T&T | CAL reports US$25M loss, May retrench 25% of workforce....
PORT-OF-SPAIN, Trinidad and Tobago, June 21, 2021 - As the Regional carrier, Caribbean Airlines continues to claw its way out of its financial quagmire occasioned by the COVID-19 pandemic, the airline has announced a strategic restructure which is expected to affect 25% of its workforce as well as a decrease in the size of its fleet.
“As part of the streamlining strategy, the number of jets in the fleet will be reduced, for the time being, over the course of 2021. Its route network will also be adjusted to reflect the changing market.
In terms of employees, the airline has determined that 25% of its workforce or about 450 positions throughout its network is surplus to its current needs. The Company will embark on consultation with the employees and other stakeholders, with respect to treating with this surplus labour situation,” CAL said in a statement on Monday.
“In order to survive in the short to medium term, the company has to decrease the aircraft fleet to match reduced passenger demand among other initiatives. The decrease in the aircraft fleet will result in surplus labour. Surplus labour is the reason for the proposed retrenchment exercise,” it explained.
It explained further that the steps are necessary to ensure it has a sustainable business model for 2021 and beyond. “These steps include major cost reductions in all areas of the airline’s operations, specifically its human resource complement, its fleet and other assets, and its route network,” it said.
The Trinidad and Tobago state run airline, (with a minority stake of 16% by Jamaica), announced today that during the first quarter of 2021 it recorded losses of 172.7 million Trinidadian dollars (USD 25.7 million), even after having made progress in the last year in structural changes to reduce costs by 52%. This represents a 75% decline in revenue, compared to the same period in 2020.
Among this reductions were the eight-month salary reduction for personnel with salaries above TTD 7,500 per month, with proportionally higher percentages in those with higher salaries; the temporary suspension of about a third of its 1,700 employees for three months (then extended until April 2021); and the elimination of suppliers and temporary workers, as well as other irrelevant expenses.

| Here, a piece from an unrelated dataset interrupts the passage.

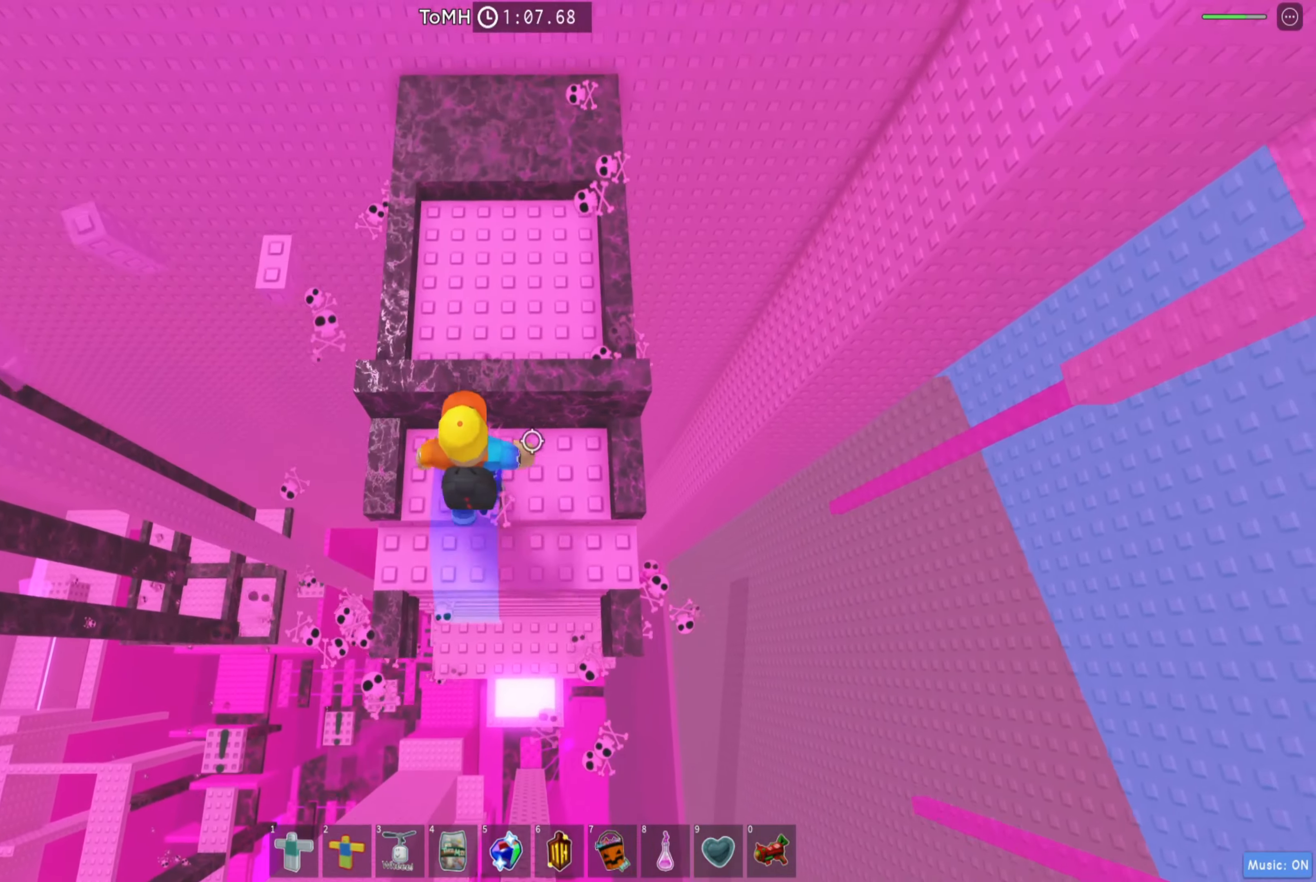
{"keys": ["d"], "events": [[83, "space", "up"], [266, "d", "up"], [333, "w", "up"], [416, "d", "down"]]}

TT$738m (US$109.2m) compared to operating profits for 2018 and 2019. Since the beginning of the COVID-19 pandemic and the suspension of operations at its base in Trinidad and Tobago, the airline has seen passenger numbers plummet, and flight numbers reduced to less than 10% of normal operations,” the airline explained.

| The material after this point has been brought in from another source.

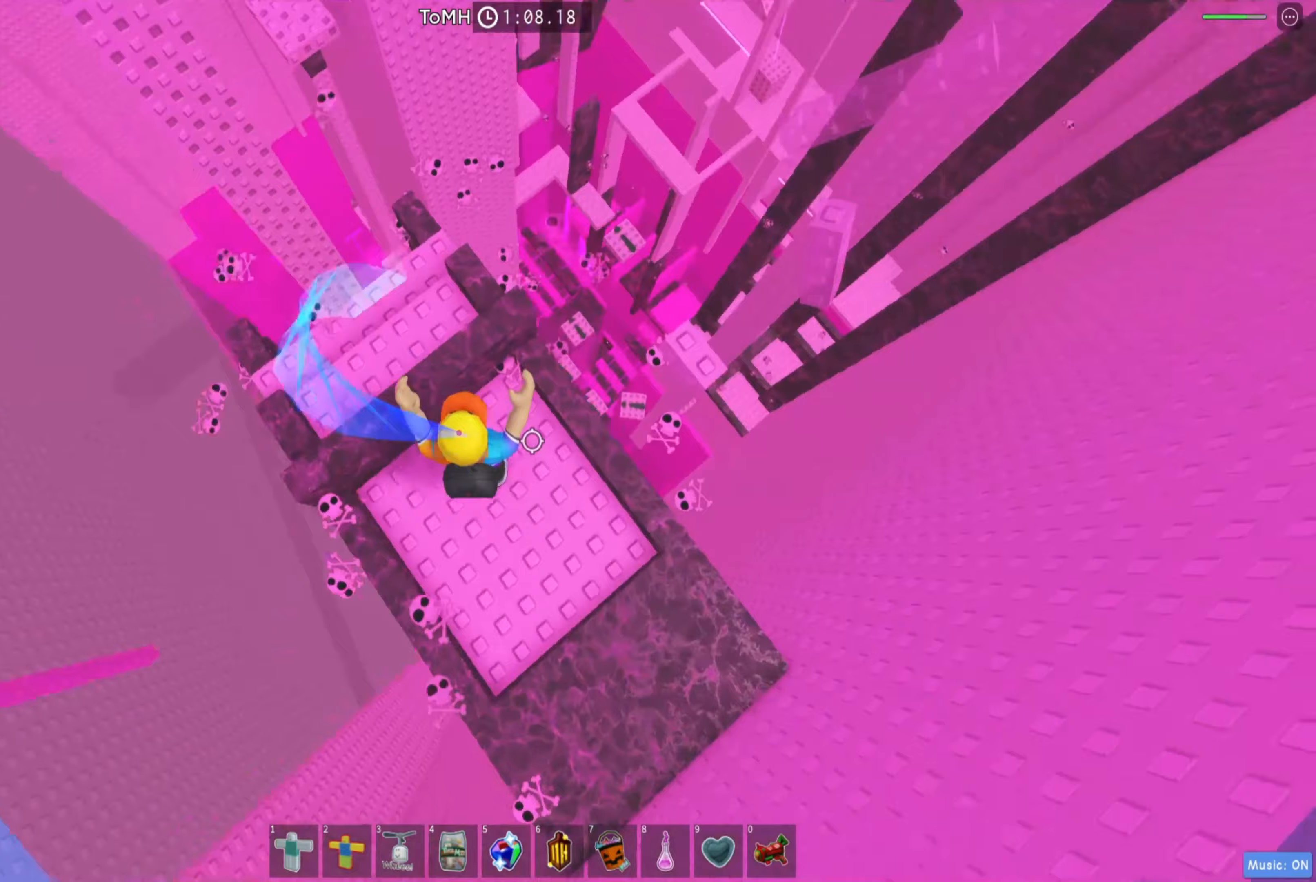
{"keys": [], "events": [[33, "space", "down"], [150, "space", "up"], [433, "d", "up"]]}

It said despite the growing challenges, the airline continued to offer services on many of its routes and provided invaluable repatriation flights for Caribbean citizens. However, given the financial impact of the pandemic, it proactively reduced costs. CAL’s first quarter (2021) expenses are down by 52% compared to the same period in 2020.
Further, the airline was kept afloat through a government guaranteed loan and a cash injection by the Government of Trinidad and Tobago totalling US$100 million.
“The announcement that the borders of Trinidad and Tobago may soon reopen is welcome news, but all forecasts suggest that the recommencement of travel will not be in the same volumes as they were pre-COVID,” CAL said.
It said until air travel regains its pre-COVID momentum the airline will need to adjust its operations to cater for a reduced scale of demand after the opening of the borders. “Put simply, passenger demand in the short to medium term is not going to recover sufficiently to support the existing company structure after the reopening of the borders,” it concluded.